I retrieve my phone from my pocket, calling her cell. It rings several times and then she picks up, her voice breathy as she says, “Lord Mayor, what an honour.”

I cut to the chase. “I have the girl,” I state monotone, and where her deep, husky cadence used to stir my cock, knowing what the lips that produce that sound can do to it, I feel nothing at all. This relationship is over.

She isn’t pleased by the end of our conversation, leaving me with a “Fuck you” after I suggest we re-evaluate our relationship. That it has been beneficial, suitable, and appropriate, but has run its course entirely.

All the while, I think about a far sweeter cadence, a soft voice that murmured, “Will you ever belong to me?” Outwardly the reason to end this sporadic engagement with Lorna is the fire, the lies, the arrogance, but stoked low beneath those situational facts is a little deer who wants all of me for herself.

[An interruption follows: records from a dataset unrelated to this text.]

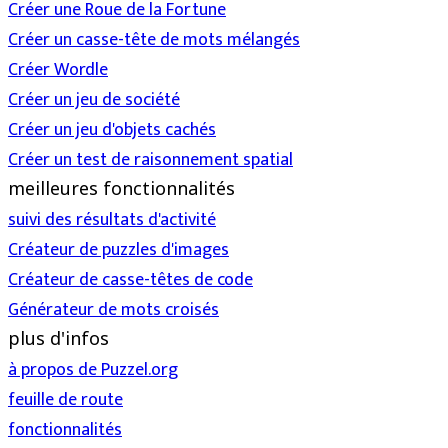
Créer une Roue de la Fortune
Créer un casse-tête de mots mélangés
Créer Wordle
Créer un jeu de société
Créer un jeu d'objets cachés
Créer un test de raisonnement spatial
meilleures fonctionnalités
suivi des résultats d'activité
Créateur de puzzles d'images
Créateur de casse-têtes de code
Générateur de mots croisés
plus d'infos
à propos de Puzzel.org
feuille de route
fonctionnalités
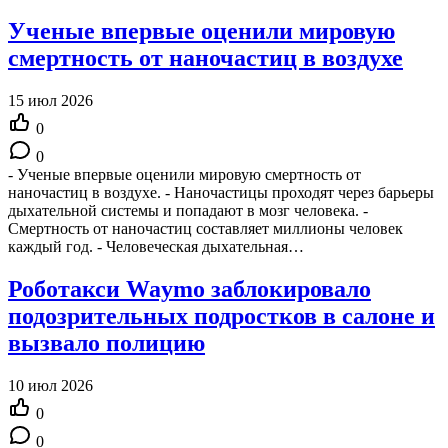
Ученые впервые оценили мировую
смертность от наночастиц в воздухе
15 июл 2026
0
0
- Ученые впервые оценили мировую смертность от
наночастиц в воздухе. - Наночастицы проходят через барьеры
дыхательной системы и попадают в мозг человека. -
Смертность от наночастиц составляет миллионы человек
каждый год. - Человеческая дыхательная…
Роботакси Waymo заблокировало
подозрительных подростков в салоне и
вызвало полицию
10 июл 2026
0
0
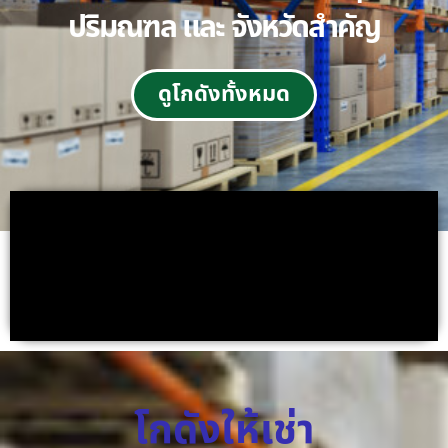
ปริมณฑล และ จังหวัดสำคัญ
ดูโกดังทั้งหมด
โกดังให้เช่า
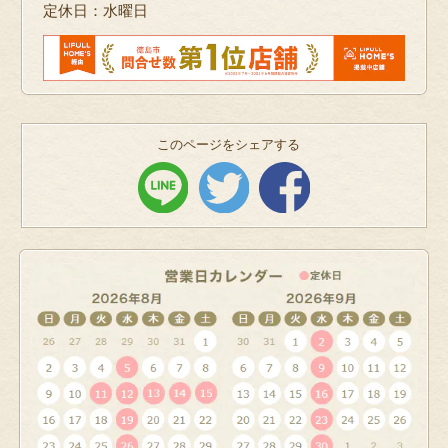
定休日：水曜日
このページをシェアする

I slide my phone back into my pocket, turning to find myself alone with my capo. His face tells me he’s not sure that was in my best interests, as if I don’t already know this. ‘I know.’

‘This is why I’m single, Boss.’ He smirks, though something in his expression betrays that display and I wonder what it is. Perhaps he’s concerned about her leaking information to the news.

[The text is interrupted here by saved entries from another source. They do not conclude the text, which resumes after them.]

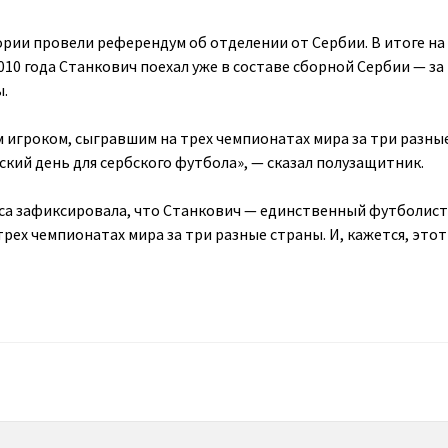
ории провели референдум об отделении от Сербии. В итоге на
10 года Станкович поехал уже в составе сборной Сербии — за 
ы.
м игроком, сыгравшим на трех чемпионатах мира за три разны
ский день для сербского футбола», — сказал полузащитник.
са зафиксировала, что Станкович — единственный футболист
рех чемпионатах мира за три разные страны. И, кажется, это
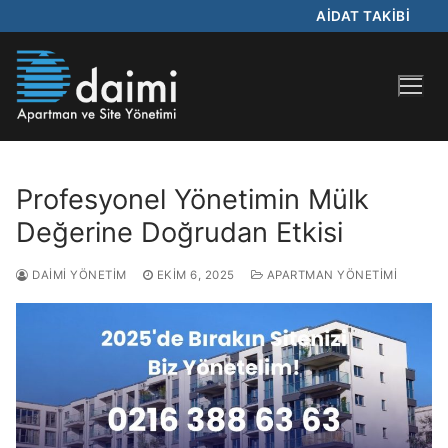
AİDAT TAKİBİ
Profesyonel Yönetimin Mülk
Değerine Doğrudan Etkisi
DAIMI YÖNETIM
EKIM 6, 2025
APARTMAN YÖNETIMI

‘She won’t do anything too stupid. I’ll have my wife smooth things over with her,’ I assure his silent protest. The distance between us creates an echo every time we speak, so I walk to meet him in the empty room. ‘They are very close.’

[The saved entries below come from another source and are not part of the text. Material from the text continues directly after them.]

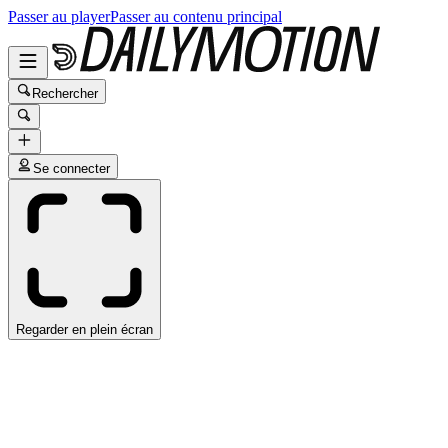
Passer au player
Passer au contenu principal
Rechercher
Se connecter
Regarder en plein écran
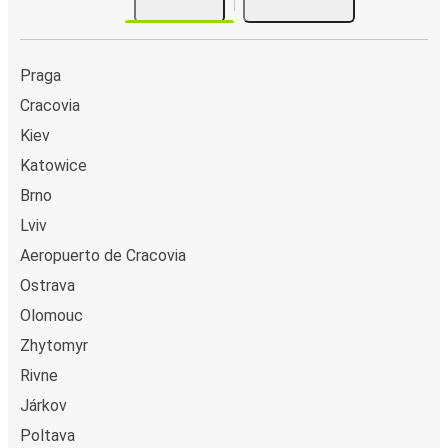
Praga
Cracovia
Kiev
Katowice
Brno
Lviv
Aeropuerto de Cracovia
Ostrava
Olomouc
Zhytomyr
Rivne
Járkov
Poltava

He nods, knowing the dynamic between my wife and my lover—ex-lover. ‘Feminists.’

‘Indeed.’ I stop in front of him and reach into my pocket to retrieve my tin. He flinches before realising that I’m drawing a cigar and not my Glock.

Jesus, Boss!’ He rubs his chest. ‘You ask me to stay back, and then you act all shady,’ he states, and I chuckle.

‘Shady?’ I contemplate his misused word. Not shady… peculiar, yes, given I just released young Kaya with a slap on the hand and cut ties with a dangerously powerful women who is respectfully a large part of my campaign. I had no choice. ‘Tell me—’ I light my cigar, sucking the tension-releasing essence into my lungs and speaking around my exhale. ‘In all the years I have known you, you have never had a relationship. Was there ever a girl for you?’

He sighs. I hand him the tin and watch him light his own. As the cogs in his head churn, he smokes it. ‘Well, there was a girl. Yeah. In Timor. I met her when I was serving. She was the most beautiful islander-looking girl. No English at all. Thank fuck. She had no idea how dumb I was.’

I laugh once. ‘Did you ask her to marry you, and then she said no?’

He shakes his head. ‘She said yes, and then she took a bullet to the back.’

My smile falls, and I have no further words for him. There is nothing to say to a man in his position; any small phrases of sympathy would be an insult to his experience.

We smoke our cigars in comfortable melancholic silence. I drop the roach and blunt it out with my shoe.

Looking at my capo, I nod my condolences, grip his shoulder and squeeze before heading out of the cavernous space, even more driven to get back to my little deer.